WHAT YOU SHOULD DO:
Please set down every line of text in each of the records below, word for word and in the same order.

MATERIAL FOR THE TASK:

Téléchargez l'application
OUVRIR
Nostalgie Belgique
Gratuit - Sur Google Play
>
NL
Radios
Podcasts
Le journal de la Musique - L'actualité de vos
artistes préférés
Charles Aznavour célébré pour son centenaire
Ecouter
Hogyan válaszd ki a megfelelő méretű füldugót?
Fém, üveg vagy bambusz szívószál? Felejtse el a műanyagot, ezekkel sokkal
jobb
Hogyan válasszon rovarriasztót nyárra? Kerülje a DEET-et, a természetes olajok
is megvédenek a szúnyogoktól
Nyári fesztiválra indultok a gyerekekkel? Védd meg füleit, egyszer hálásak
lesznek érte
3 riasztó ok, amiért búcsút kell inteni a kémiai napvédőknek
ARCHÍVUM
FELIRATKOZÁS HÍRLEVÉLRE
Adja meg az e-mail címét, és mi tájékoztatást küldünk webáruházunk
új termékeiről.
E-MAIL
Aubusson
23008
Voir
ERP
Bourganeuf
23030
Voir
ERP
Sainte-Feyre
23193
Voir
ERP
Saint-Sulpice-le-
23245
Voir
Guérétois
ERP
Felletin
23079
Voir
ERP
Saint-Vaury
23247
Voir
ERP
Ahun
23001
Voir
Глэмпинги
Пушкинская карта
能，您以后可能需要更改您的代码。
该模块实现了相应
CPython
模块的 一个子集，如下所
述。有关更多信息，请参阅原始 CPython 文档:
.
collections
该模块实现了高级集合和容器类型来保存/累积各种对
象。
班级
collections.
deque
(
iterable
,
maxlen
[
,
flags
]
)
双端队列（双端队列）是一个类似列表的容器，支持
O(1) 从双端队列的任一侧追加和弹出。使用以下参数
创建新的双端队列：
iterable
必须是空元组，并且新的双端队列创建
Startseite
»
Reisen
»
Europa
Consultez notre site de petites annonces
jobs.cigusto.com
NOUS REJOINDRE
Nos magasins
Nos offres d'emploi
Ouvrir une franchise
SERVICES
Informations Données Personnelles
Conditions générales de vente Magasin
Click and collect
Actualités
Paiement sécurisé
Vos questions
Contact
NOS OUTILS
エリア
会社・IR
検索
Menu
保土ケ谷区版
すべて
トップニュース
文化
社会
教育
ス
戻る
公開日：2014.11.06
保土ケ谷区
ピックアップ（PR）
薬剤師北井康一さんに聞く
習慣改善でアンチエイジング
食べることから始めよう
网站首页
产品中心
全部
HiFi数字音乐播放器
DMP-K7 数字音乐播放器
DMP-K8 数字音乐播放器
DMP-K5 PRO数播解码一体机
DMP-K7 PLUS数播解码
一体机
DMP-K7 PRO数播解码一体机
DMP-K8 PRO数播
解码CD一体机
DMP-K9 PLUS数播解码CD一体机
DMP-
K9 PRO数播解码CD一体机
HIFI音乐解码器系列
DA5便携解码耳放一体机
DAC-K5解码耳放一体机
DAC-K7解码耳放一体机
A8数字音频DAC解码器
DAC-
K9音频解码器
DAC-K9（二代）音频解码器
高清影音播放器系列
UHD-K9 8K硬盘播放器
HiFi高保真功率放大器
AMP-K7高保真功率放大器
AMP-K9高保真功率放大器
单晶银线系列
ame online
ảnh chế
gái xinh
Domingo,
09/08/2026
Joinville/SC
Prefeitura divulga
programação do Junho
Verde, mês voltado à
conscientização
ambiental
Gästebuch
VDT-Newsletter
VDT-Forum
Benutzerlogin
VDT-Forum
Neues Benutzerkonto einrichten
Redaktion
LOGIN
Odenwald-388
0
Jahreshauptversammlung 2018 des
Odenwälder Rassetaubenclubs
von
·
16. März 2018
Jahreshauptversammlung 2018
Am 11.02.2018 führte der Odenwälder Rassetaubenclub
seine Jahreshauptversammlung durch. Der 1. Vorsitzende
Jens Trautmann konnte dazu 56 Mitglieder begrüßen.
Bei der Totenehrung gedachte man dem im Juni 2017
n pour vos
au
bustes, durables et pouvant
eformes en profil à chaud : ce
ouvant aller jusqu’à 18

ANSWER SPACE:
Téléchargez l'application
OUVRIR
Nostalgie Belgique
Gratuit - Sur Google Play
>
NL
Radios
Podcasts
Le journal de la Musique - L'actualité de vos
artistes préférés
Charles Aznavour célébré pour son centenaire
Ecouter
Hogyan válaszd ki a megfelelő méretű füldugót?
Fém, üveg vagy bambusz szívószál? Felejtse el a műanyagot, ezekkel sokkal
jobb
Hogyan válasszon rovarriasztót nyárra? Kerülje a DEET-et, a természetes olajok
is megvédenek a szúnyogoktól
Nyári fesztiválra indultok a gyerekekkel? Védd meg füleit, egyszer hálásak
lesznek érte
3 riasztó ok, amiért búcsút kell inteni a kémiai napvédőknek
ARCHÍVUM
FELIRATKOZÁS HÍRLEVÉLRE
Adja meg az e-mail címét, és mi tájékoztatást küldünk webáruházunk
új termékeiről.
E-MAIL
Aubusson
23008
Voir
ERP
Bourganeuf
23030
Voir
ERP
Sainte-Feyre
23193
Voir
ERP
Saint-Sulpice-le-
23245
Voir
Guérétois
ERP
Felletin
23079
Voir
ERP
Saint-Vaury
23247
Voir
ERP
Ahun
23001
Voir
Глэмпинги
Пушкинская карта
能，您以后可能需要更改您的代码。
该模块实现了相应
CPython
模块的 一个子集，如下所
述。有关更多信息，请参阅原始 CPython 文档:
.
collections
该模块实现了高级集合和容器类型来保存/累积各种对
象。
班级
collections.
deque
(
iterable
,
maxlen
[
,
flags
]
)
双端队列（双端队列）是一个类似列表的容器，支持
O(1) 从双端队列的任一侧追加和弹出。使用以下参数
创建新的双端队列：
iterable
必须是空元组，并且新的双端队列创建
Startseite
»
Reisen
»
Europa
Consultez notre site de petites annonces
jobs.cigusto.com
NOUS REJOINDRE
Nos magasins
Nos offres d'emploi
Ouvrir une franchise
SERVICES
Informations Données Personnelles
Conditions générales de vente Magasin
Click and collect
Actualités
Paiement sécurisé
Vos questions
Contact
NOS OUTILS
エリア
会社・IR
検索
Menu
保土ケ谷区版
すべて
トップニュース
文化
社会
教育
ス
戻る
公開日：2014.11.06
保土ケ谷区
ピックアップ（PR）
薬剤師北井康一さんに聞く
習慣改善でアンチエイジング
食べることから始めよう
网站首页
产品中心
全部
HiFi数字音乐播放器
DMP-K7 数字音乐播放器
DMP-K8 数字音乐播放器
DMP-K5 PRO数播解码一体机
DMP-K7 PLUS数播解码
一体机
DMP-K7 PRO数播解码一体机
DMP-K8 PRO数播
解码CD一体机
DMP-K9 PLUS数播解码CD一体机
DMP-
K9 PRO数播解码CD一体机
HIFI音乐解码器系列
DA5便携解码耳放一体机
DAC-K5解码耳放一体机
DAC-K7解码耳放一体机
A8数字音频DAC解码器
DAC-
K9音频解码器
DAC-K9（二代）音频解码器
高清影音播放器系列
UHD-K9 8K硬盘播放器
HiFi高保真功率放大器
AMP-K7高保真功率放大器
AMP-K9高保真功率放大器
单晶银线系列
ame online
ảnh chế
gái xinh
Domingo,
09/08/2026
Joinville/SC
Prefeitura divulga
programação do Junho
Verde, mês voltado à
conscientização
ambiental
Gästebuch
VDT-Newsletter
VDT-Forum
Benutzerlogin
VDT-Forum
Neues Benutzerkonto einrichten
Redaktion
LOGIN
Odenwald-388
0
Jahreshauptversammlung 2018 des
Odenwälder Rassetaubenclubs
von
·
16. März 2018
Jahreshauptversammlung 2018
Am 11.02.2018 führte der Odenwälder Rassetaubenclub
seine Jahreshauptversammlung durch. Der 1. Vorsitzende
Jens Trautmann konnte dazu 56 Mitglieder begrüßen.
Bei der Totenehrung gedachte man dem im Juni 2017
n pour vos
au
bustes, durables et pouvant
eformes en profil à chaud : ce
ouvant aller jusqu’à 18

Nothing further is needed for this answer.